Tratar los conflictos en Venezuela implica abordar producción petrolera, que por los motivos mencionados y por otro tipos de embates, fue disminuyendo su producción en términos nominales de forma drástica. A fines de 2002, tuvo lugar el lock out patronal-militar que, tras el golpe de estado a Hugo Chávez, hizo cesar la producción desde dentro de una PDVSA ya en manos del gobierno y de la sociedad civil. En ese entonces la producción, que se contaba arriba de los 3 millones de barriles al mes, cae a menos de 1 millón, pero en 3 meses se vuelve a estabilizar a raíz de los propios trabajadores de la petrolera estatal. Sin embargo, con el correr del decenio y el transcurrir de la guerra económica vuelve a decrecer. A esto se suma la caída de los precios internacionales, que en esa época rondaban los 100/120 dólares, y han sido manejados a la baja por la producción norteamericana (sabemos es récord en extracción por fracking).

Las grandes dificultades que atraviesa el/la ciudadana/o “de a pie”, (a pesar de la inconmensurabilidad de automóviles en la calle); son matizadas por la política estatal en cuanto a tarifas de servicios esenciales que son, al igual que el combustible, prácticamente gratis; o en el caso del transporte (el subterráneo es gratuito), electricidad, agua, gas y telecomunicaciones, se pagan escasos bolívares o céntimos de Bolívar.

Otra de las soluciones presentadas por el gobierno radica en la ley de tierras, que permite a cualquier persona hacer uso de la tierra ociosa y/o fiscal, con el fin de producirla, liquidando lentamente el latifundio; o morarla para satisfacer la necesidad habitacional; o quizás establecer empréstitos cooperativos de producción variopinta, autosustentables y autogestivos.

Esta revolución, como decía Chávez, “social, pacífica y democrática”, se encuentra en un momento de transición.
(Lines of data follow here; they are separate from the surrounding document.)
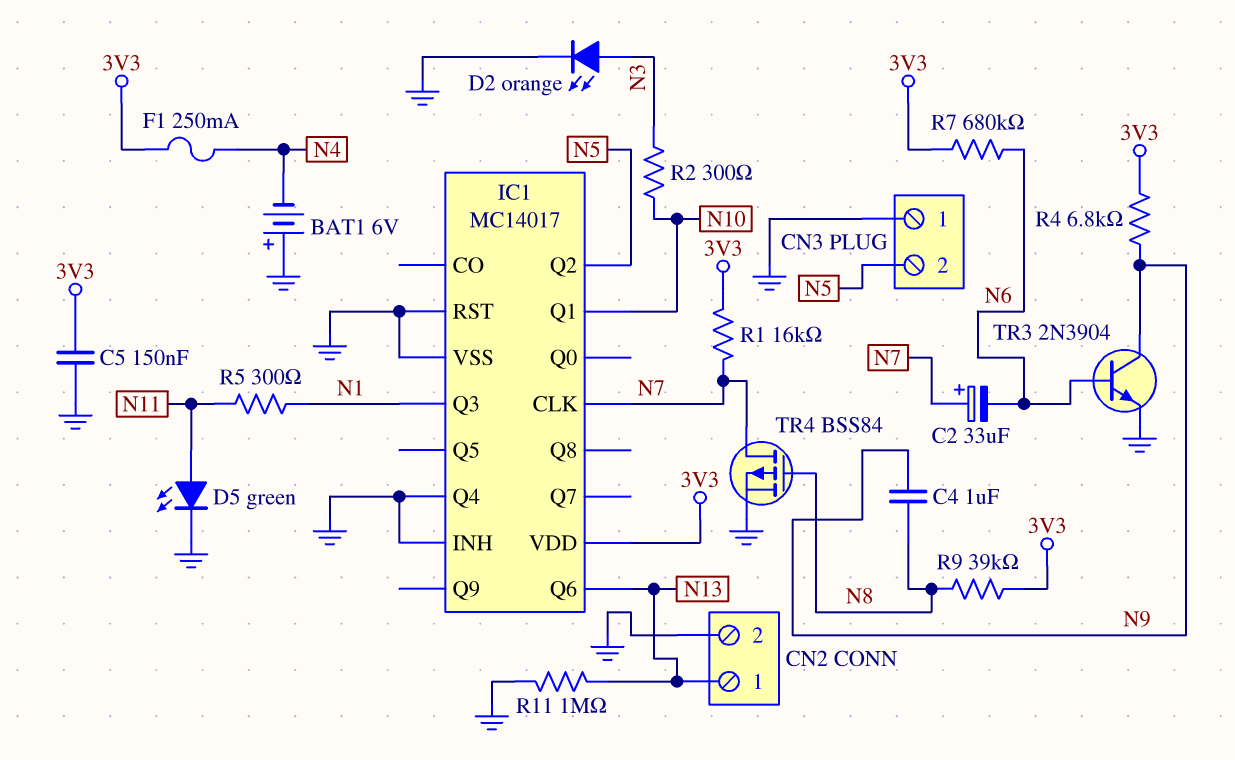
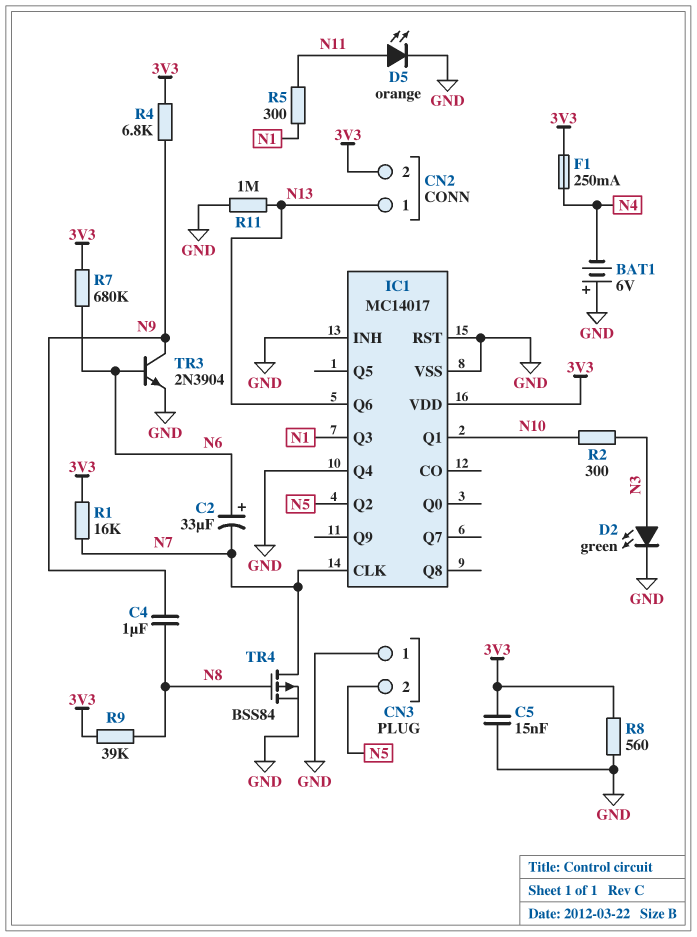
C2: 33uF (plus N7, minus N6) -> 33uF (plus N6, minus N7)
C5: 150nF (3V3, GND) -> 15nF (3V3, GND)
CN2 pin 2: GND -> 3V3
D2: LED orange (A N3, K GND) -> LED green (A N3, K GND)
D5: LED green (A N11, K GND) -> LED orange (A N11, K GND)
R8: none -> 560 (3V3, GND)

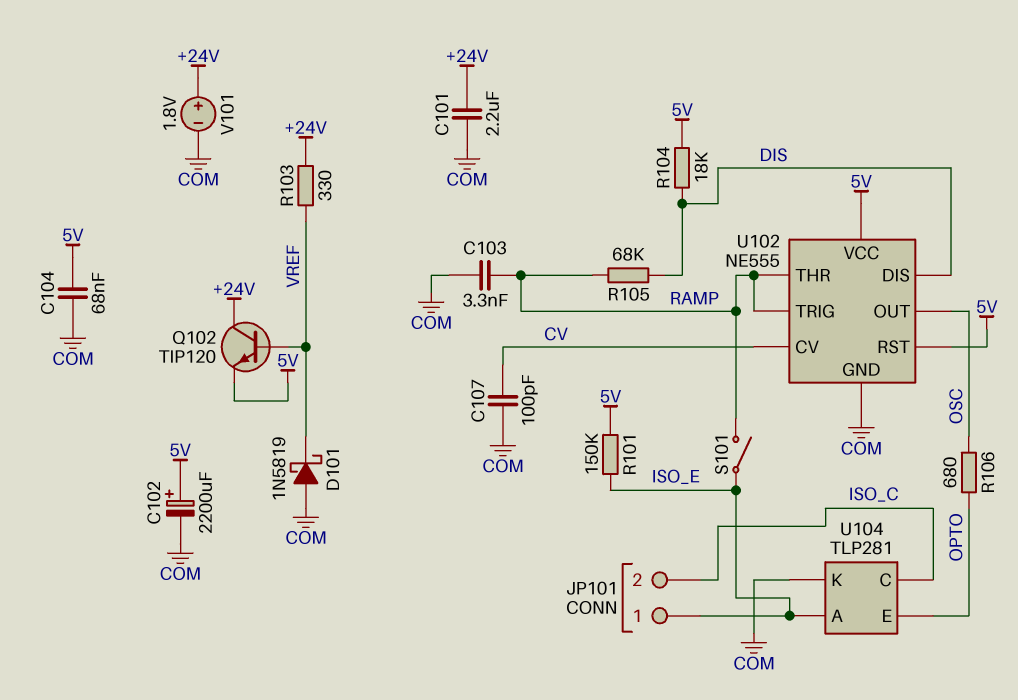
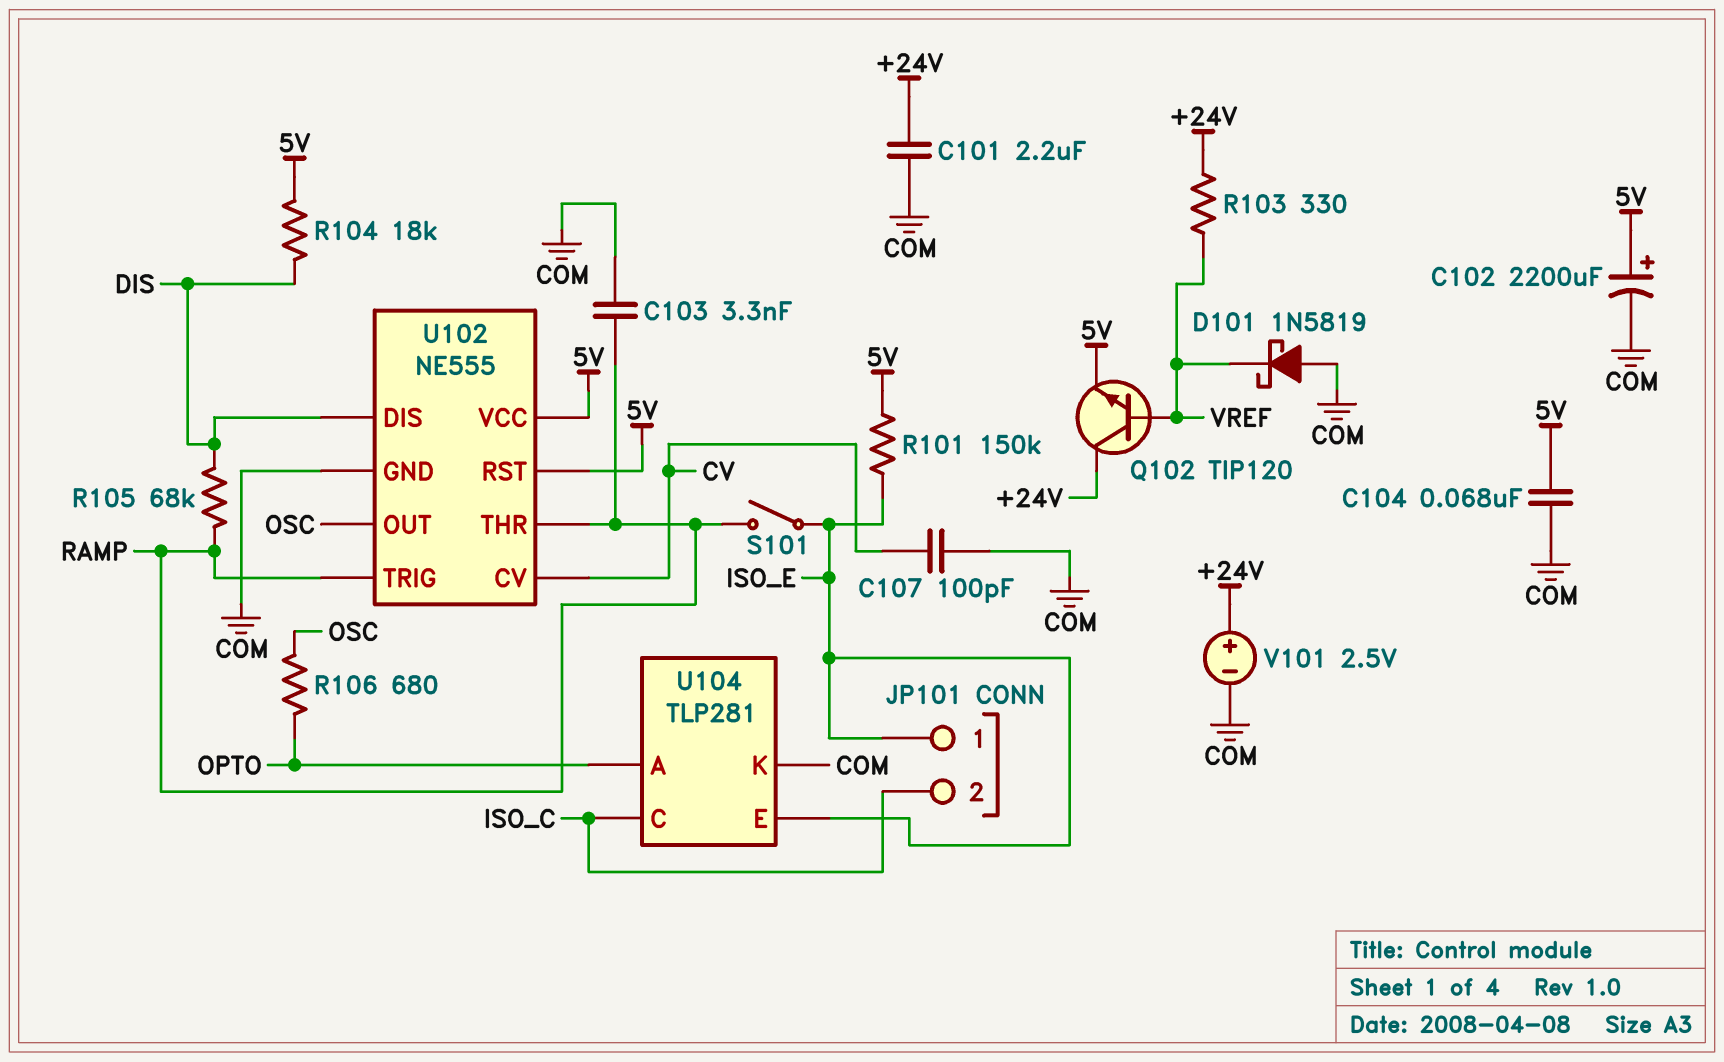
U104 pin A: ISO_E -> OPTO
U104 pin E: OPTO -> ISO_E
V101: 1.8V (plus +24V, minus COM) -> 2.5V (plus +24V, minus COM)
La creciente conflictividad es fenomenología de los avances políticos de la gran mayoría del pueblo, que se apresta a consolidar lo conquistado, pero con vocación y praxis de mayor organización del poder popular. Como hemos podido observar en numerosas comunas, divididas en consejos comunales autónomos y autogestivos, que le disputan cada vez más espacios de decisión al aparato de Estado (con sus aún vetustas aristas).

La democracia participativa y protagónica va liquidando lentamente a su contraparte representativa. Concepto fundamental para la motorización de la transición en el plano económico, que comenzó a mediados y fines de la década anterior, proceso que autogestiona proyectos de producción, distribución de bienes y servicios esenciales. Además, la milicia bolivariana tiene un rol determinante dentro de la unión cívico militar y la FANB, principal defensa de este proceso revolucionario latinoamericano.
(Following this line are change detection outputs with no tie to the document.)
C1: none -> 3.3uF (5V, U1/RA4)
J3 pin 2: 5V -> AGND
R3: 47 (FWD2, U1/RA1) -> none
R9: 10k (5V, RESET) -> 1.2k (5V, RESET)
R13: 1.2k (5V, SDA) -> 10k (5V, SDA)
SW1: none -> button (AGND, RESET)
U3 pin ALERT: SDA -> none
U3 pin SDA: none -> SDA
Si bien se avizora un horizonte plagado de obstáculos, que tienen que ver con la resistencia por parte de los grupos cívico-militares de la oposición de derecha (en congruencia con el bloque imperialista Internacional) al cambio de paradigma, y la progresiva eliminación de las lógicas injustas de desigualdad y concentración de la riqueza que propone el statu quo capitalista. Pero este pueblo de risueño semblante, que no muestra ni tan sólo unx de sus hijxs en llanto ante la adversidad, parece tener una sabia y ancestral herramienta, la de “buscarle la vuelta” a lo que sea. Mezcla de criollo con indígena, de mar y montaña, de nación y patria latinoamericana; Venezuela resiste en independencia y exige poder resolver sus problemas a través de su propio arbitrio.